An equivalent condition for perfectly normal topological space

Question

A topological space $X$ is called a perfectly normal space if $X$ is a normal space and every closed subset of $X$ is a $G_\delta$-set, equivalently a normal space X is perfectly normal if every open subset of $X$ is an $F_\sigma$-set. The following is an exercise in page 49 of Ryszard Engelking's General topology that I cannot prove the if part

Show that a $T_1$-space $X$ is perfectly normal if and only if for every open set $W \subseteq X$ there exists a sequence $W_1, W_2,...$ of open subsets of $X$ such that $W =\cup_{i=1}^\infty W_i$ and $\overline{W_i}\subseteq W$ for $i= 1,2,...$, where $\overline{W_i}$ is the closure of $W_i$ in $X$.

Answer 1

Theorem 1.5.15 in Engelking proves:

Let $X$ be a $T_1$ space such that for every closed set $F$ and every open set $W$ with $F \subseteq W$, there exists a sequence $W_1, W_2, \ldots$ of open sets such that $F \subseteq \cup_i W_i$ and $\overline{W_i} \subseteq W$, then $X$ is normal.

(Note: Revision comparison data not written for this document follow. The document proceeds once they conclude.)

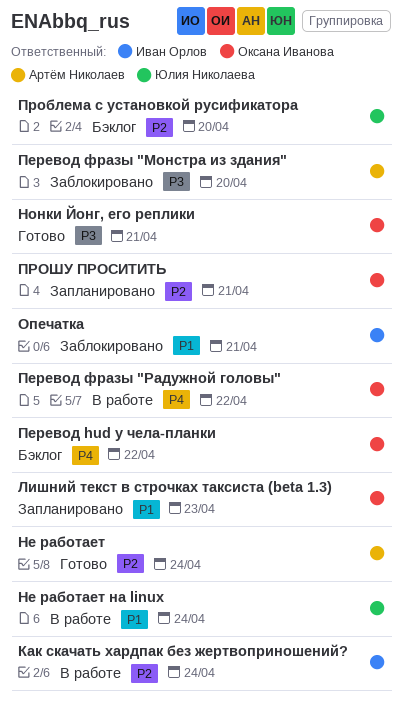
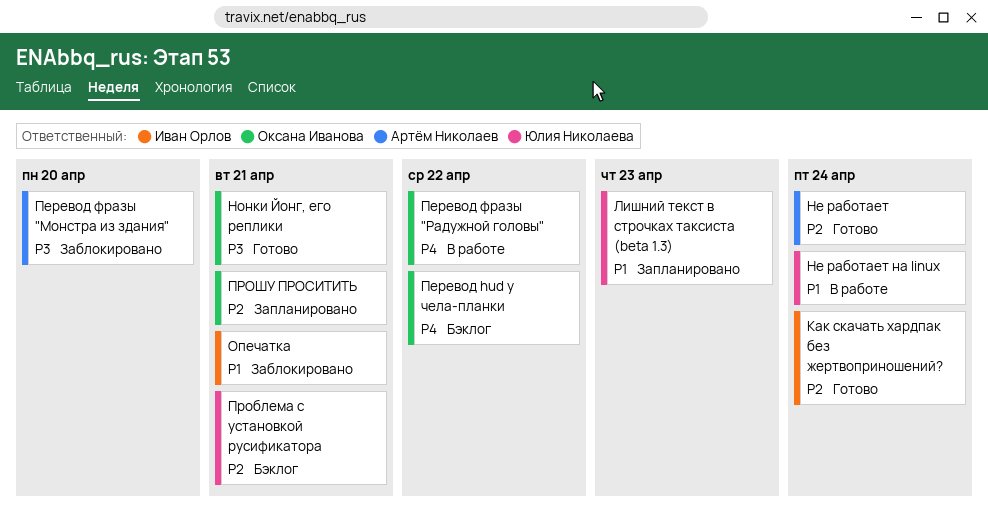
Как скачать хардпак без жертвоприношений?, status: В работе -> Готово
Лишний текст в строчках таксиста (beta 1.3), owner: Оксана Иванова -> Юлия Николаева
Проблема с установкой русификатора, due: Apr 20 -> Apr 21

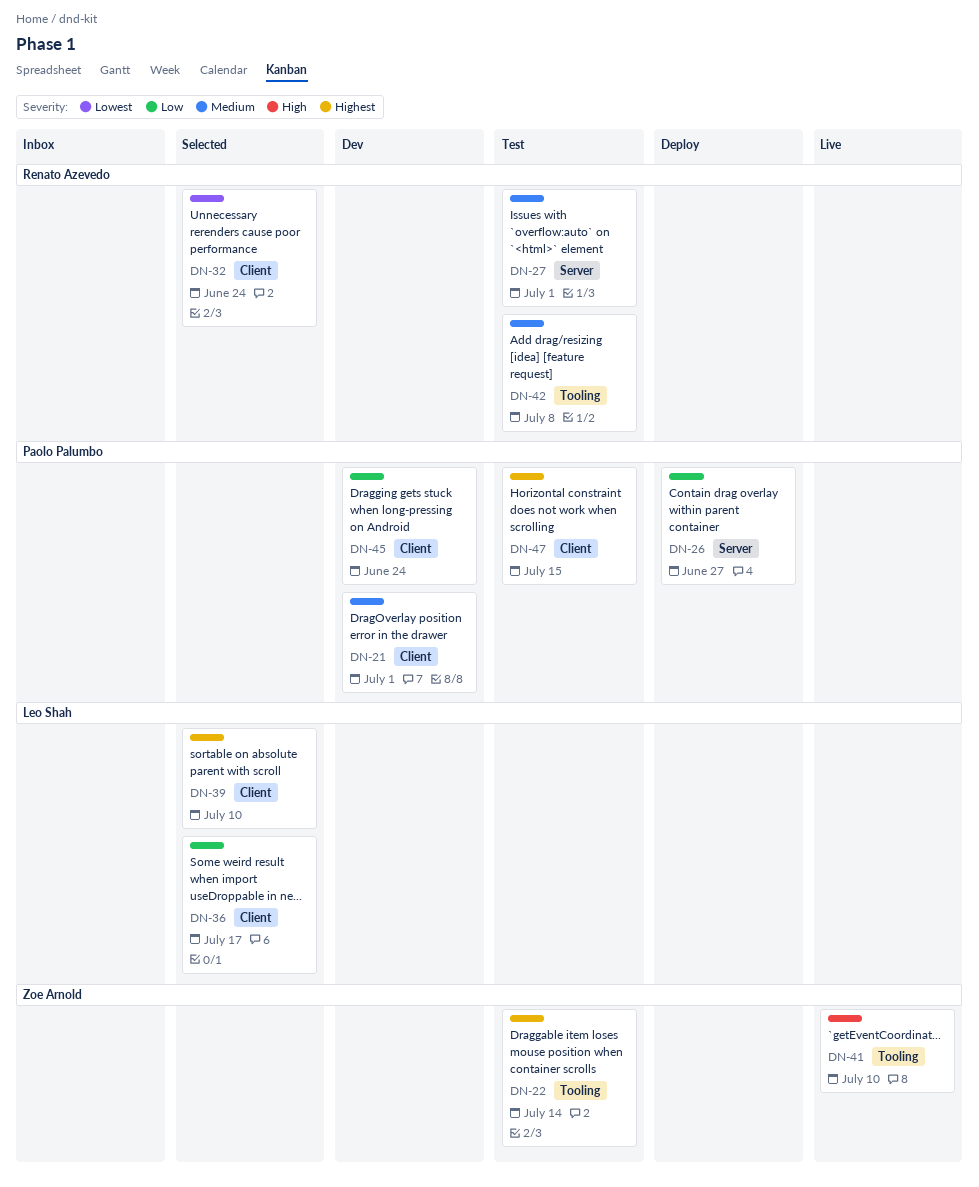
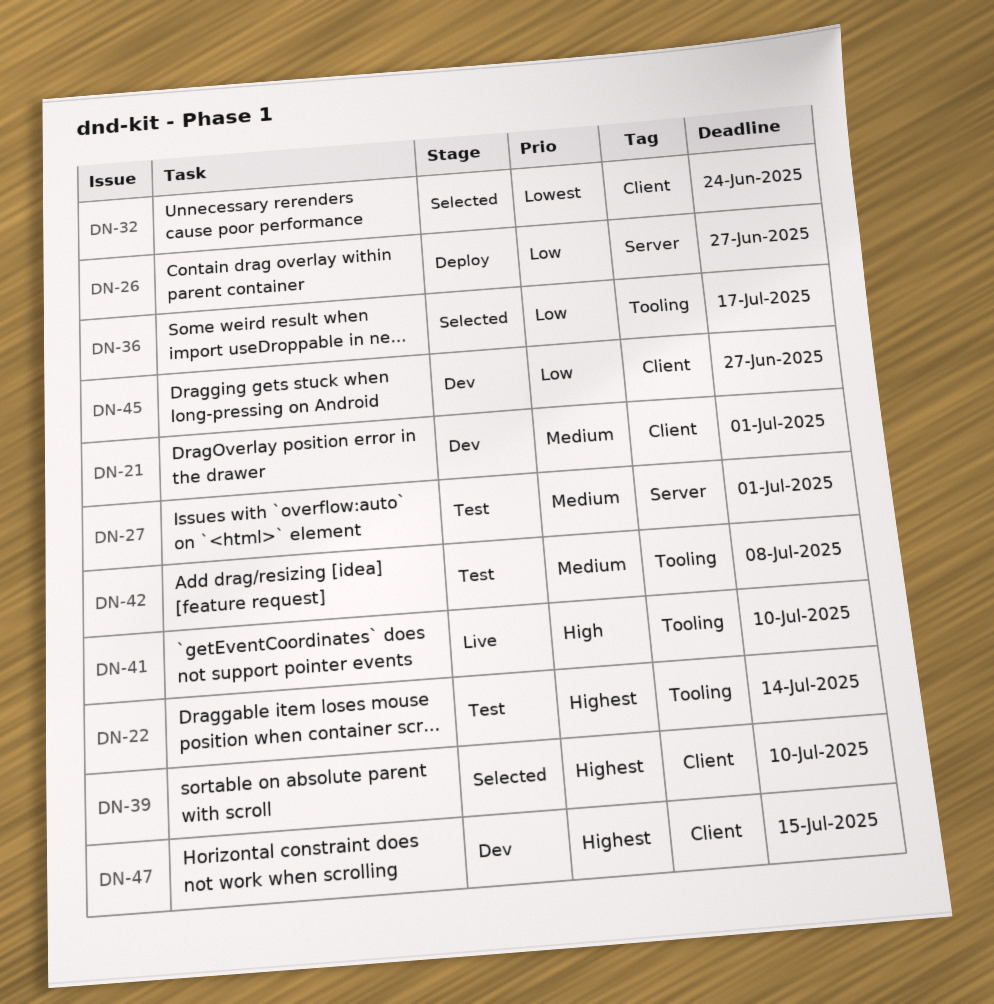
DN-36, label: Client -> Tooling
DN-45, due: Jun 24 -> Jun 27
DN-47, status: Test -> Dev

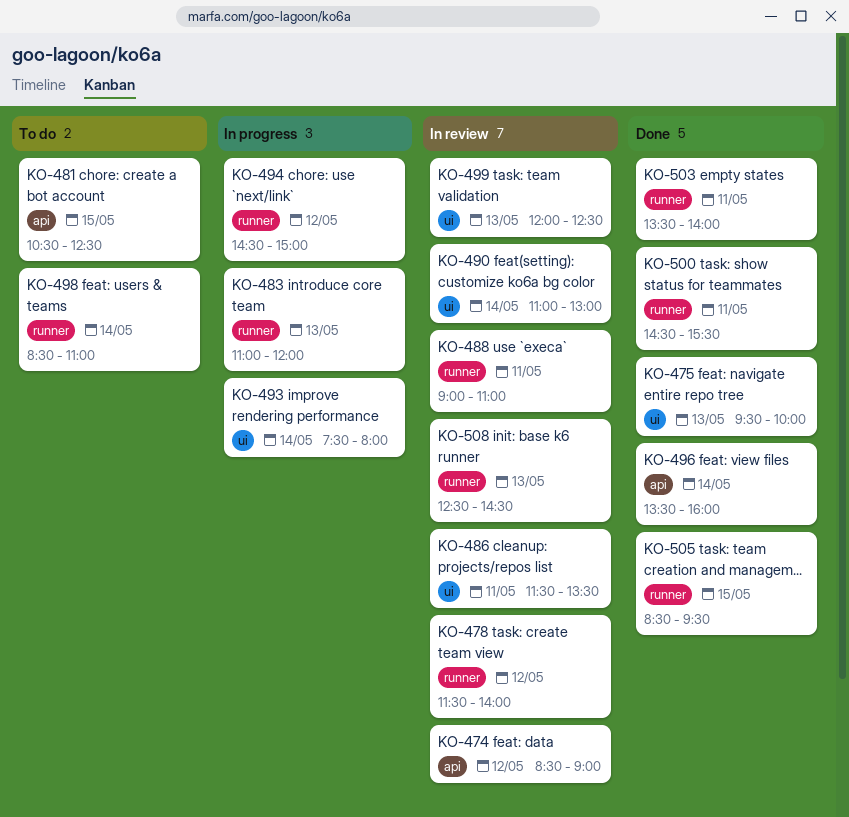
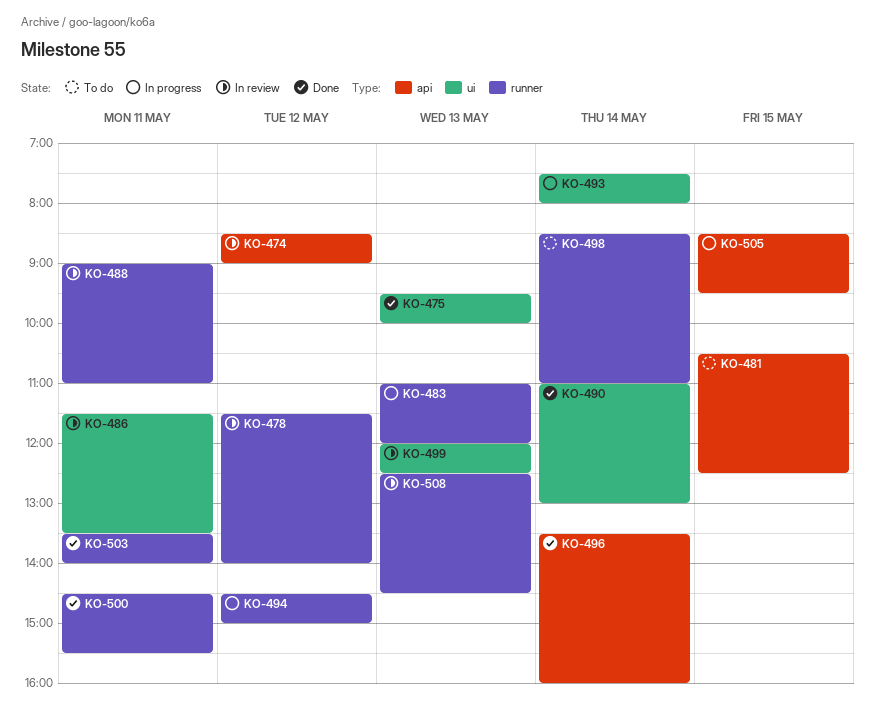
KO-490, status: In review -> Done
KO-505, status: Done -> In progress
KO-505, label: runner -> api

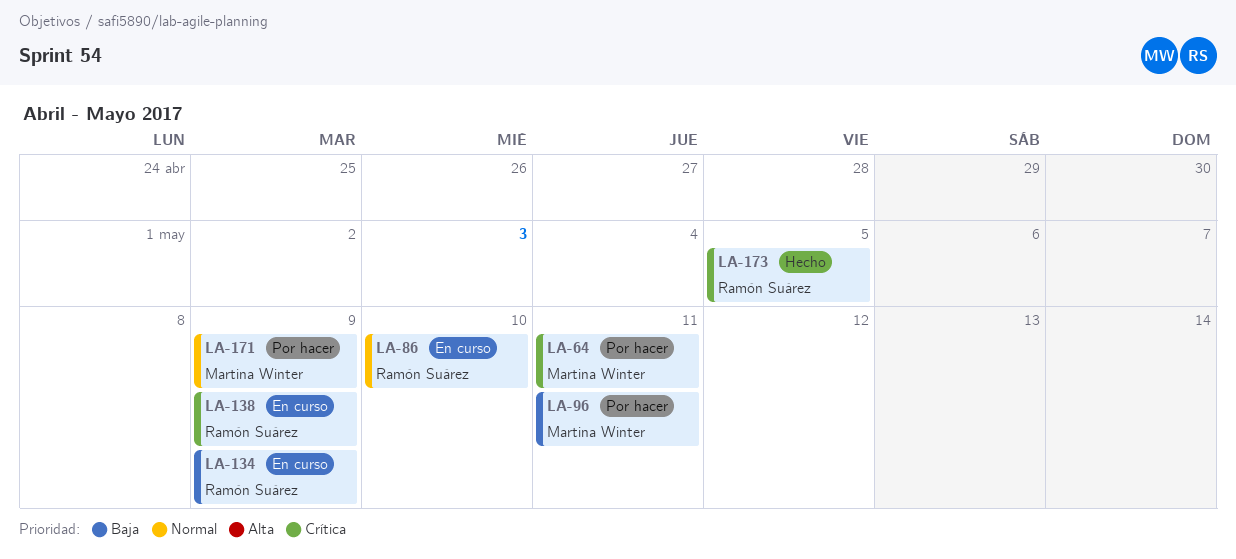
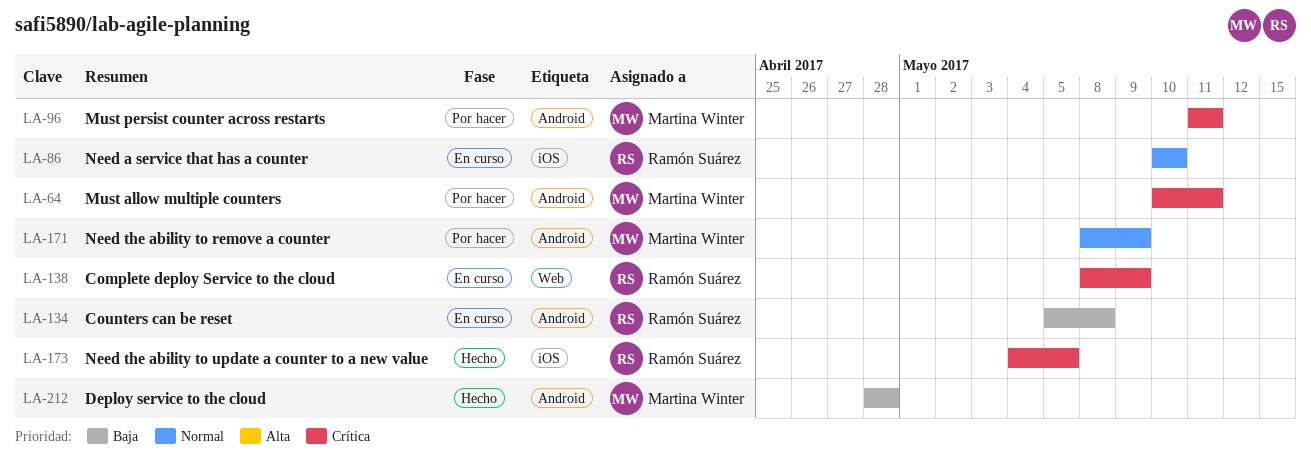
LA-96, priority: Baja -> Crítica
LA-134, due: May 9 -> May 8
LA-212: none -> present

(where normal is $T_4$ in Engelking hence the $T_1$ which is included).

Then your condition already implies that for open $W$, $W = \cup \overline{W_i}$ (every $x \in W$ is in some $W_i \subseteq \overline{W_i}$, and all $\overline{W_i}$ are subsets of $W$). so every open set is an $F_\sigma$, as required. And the above normality criterion is also obeyed trivially (apply your condition to the given $W$). So such $X$ has all closed sets being $G_\delta$ and is normal by this criterion. This shows sufficiency.

Necessity: suppose $X$ is perfectly normal and let $W$ be open. Then write $O = \cup_i F_i$ as an $F_\sigma$ and apply normality to $F_i$ and $W$ to find open $W_i$ with $F_i \subseteq W_i \subseteq \overline{W_i} \subseteq W$, and it's easily shown that these are as required.